5 Habits that Damage your Brain

5 Easy Wellness Tips for your Brain5 Easy Wellness Tips for your Brain

Self-help books, media, TV shows – daily we receive wellness and health tips for different areas.

Shouldn't we give the 46 ounces (1.74 kg) of nerve cells the same level of attention we give the rest of our bodies?

Your brain will love the following tips:

1. Use salt sparingly

I would rather not be the bearer of bad news again after recommending removing sugar from your diet, but sodium is another “bad guy” that needs some attention.

JAMA Neurology published a study that came to the conclusion that sodium is one of the factors that promotes high blood pressure. Studies prove undoubtedly that sodium is a major contributor to high blood pressure.

A high blood pressure will increase the susceptibility for cognitive decline.

On average, the mental decline caused by high blood pressure was rather small, but high blood pressure also increases the likelihood of suffering a stroke. Typically, a stroke causes severe brain damage.

2. Get enough sleep

Slowly, we are starting to understand the full impact of sufficient sleep on our brain health.

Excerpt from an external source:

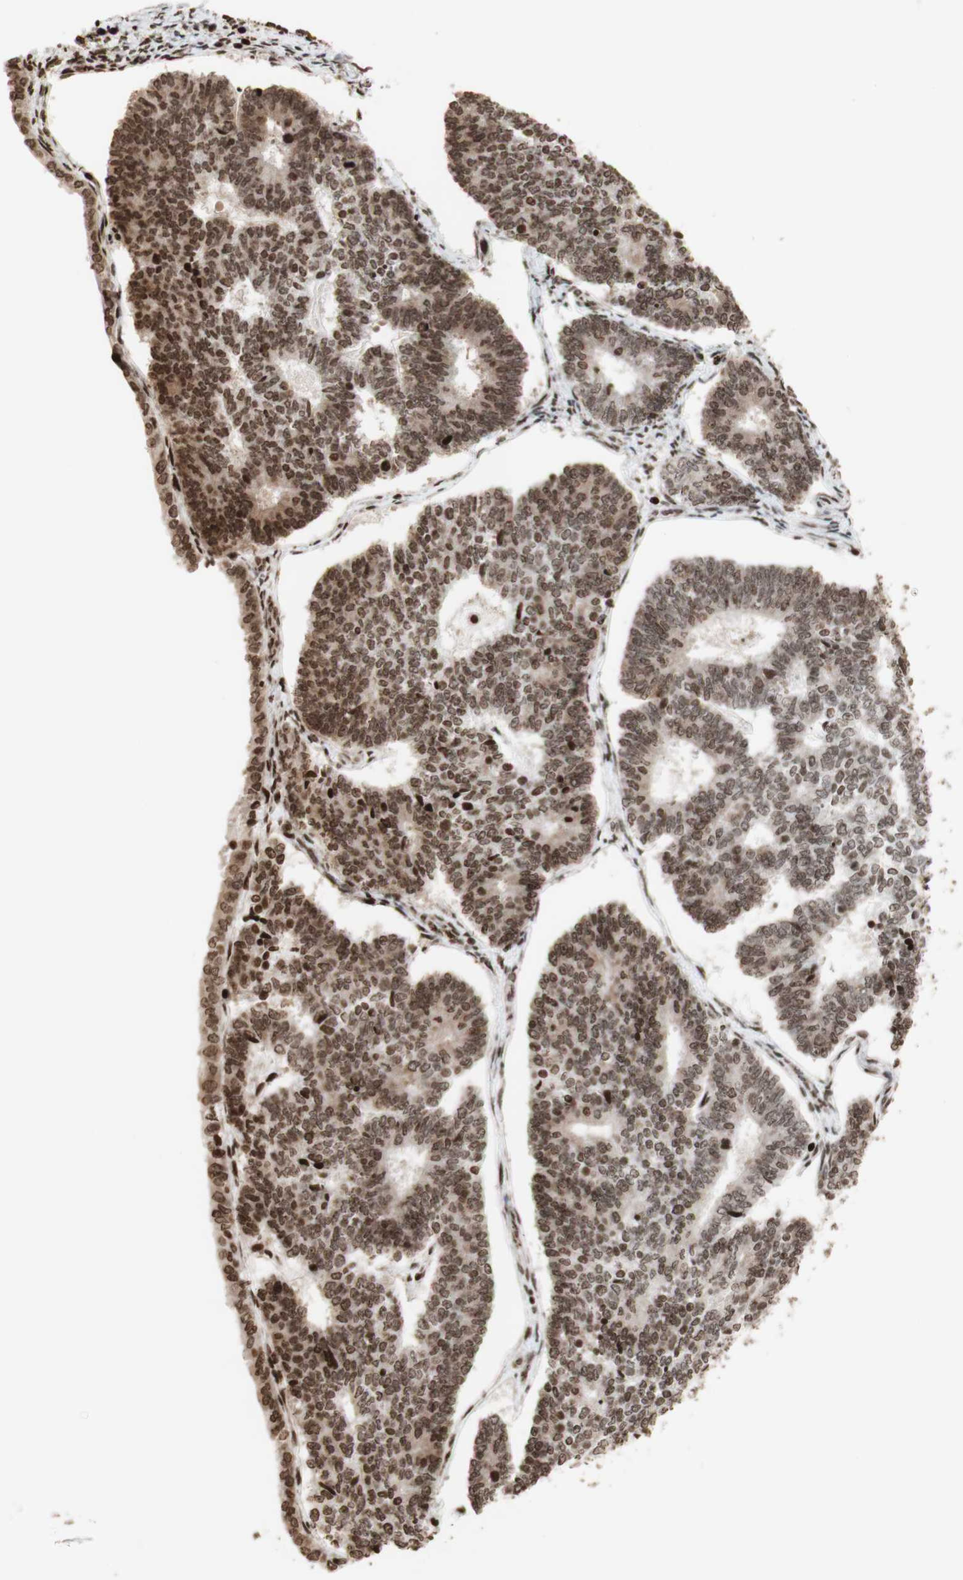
{"staining": {"intensity": "strong", "quantity": ">75%", "location": "cytoplasmic/membranous,nuclear"}, "tissue": "endometrial cancer", "cell_type": "Tumor cells", "image_type": "cancer", "snomed": [{"axis": "morphology", "description": "Adenocarcinoma, NOS"}, {"axis": "topography", "description": "Endometrium"}], "caption": "Human endometrial adenocarcinoma stained for a protein (brown) demonstrates strong cytoplasmic/membranous and nuclear positive staining in about >75% of tumor cells.", "gene": "NCAPD2", "patient": {"sex": "female", "age": 70}}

How important recuperative sleep is, clearly shows when we did not sleep enough. Irritability and concentration problems are obvious consequences, but a lack of sleep also affects our memory.

In addition to that, a lack of sleep has negative long-term consequences. While we sleep, our brain removes degradation products. If the length of sleep is not sufficient, these degradation products can lead to inflammatory processes that impact the brain health negatively.

3. Protect your hearing

Our ears are one of the organs that suffer most from environmental changes. A few generations ago, church bells were probably the loudest sound. Nowadays, our ears are exposed to constant background noises and loud sounds.

From the noise in a club, headsets to traffic noise – our ears hardly get a break. The number of people with hearing impairment is on the rise.

A study of the Johns Hopkins University showed that hearing impaired people have a 30 – 40% higher chance to suffer cognitive declines.

Therefore, it is recommended to protect your ears as much as you can. Meditation is also a great form of treating your body and mind to silence.

4. Mind your weight

Did you know that healthy weight is a big contributor to your brain health?

In 2012 Neurology (a leading specialist magazine) published a long-term study. 6000 participants, on average 50 years old, have been examined for their cognitive functions. 10 years later, the participants have been examined again.

Overweight participants showed a 22% larger decline in cognitive abilities than participants with normal weight.

5. Maintain friendships

A person with few social contacts is not necessarily lonely. A person in a gigantic crowd of people can feel lonely. The number of “likes” on social media is not reflecting the number of meaningful relationships a person has.
As with many things in life, it is about quality and not quantity.
Loneliness leads to stress that can promote inflammatory processes in the brain. A study by the Rush University Medical Center in Chicago came to the result that of 1000 participants (aged over 80) the ones with the least amount of social contacts showed the largest cognitive decline.
Our brain health depends on many factors. Some factors we cannot influence – like our genetic disposition. Others are in our control.
The purpose of this article is to remind you that your brain is a precious treasure that needs your attention just like other parts of your body.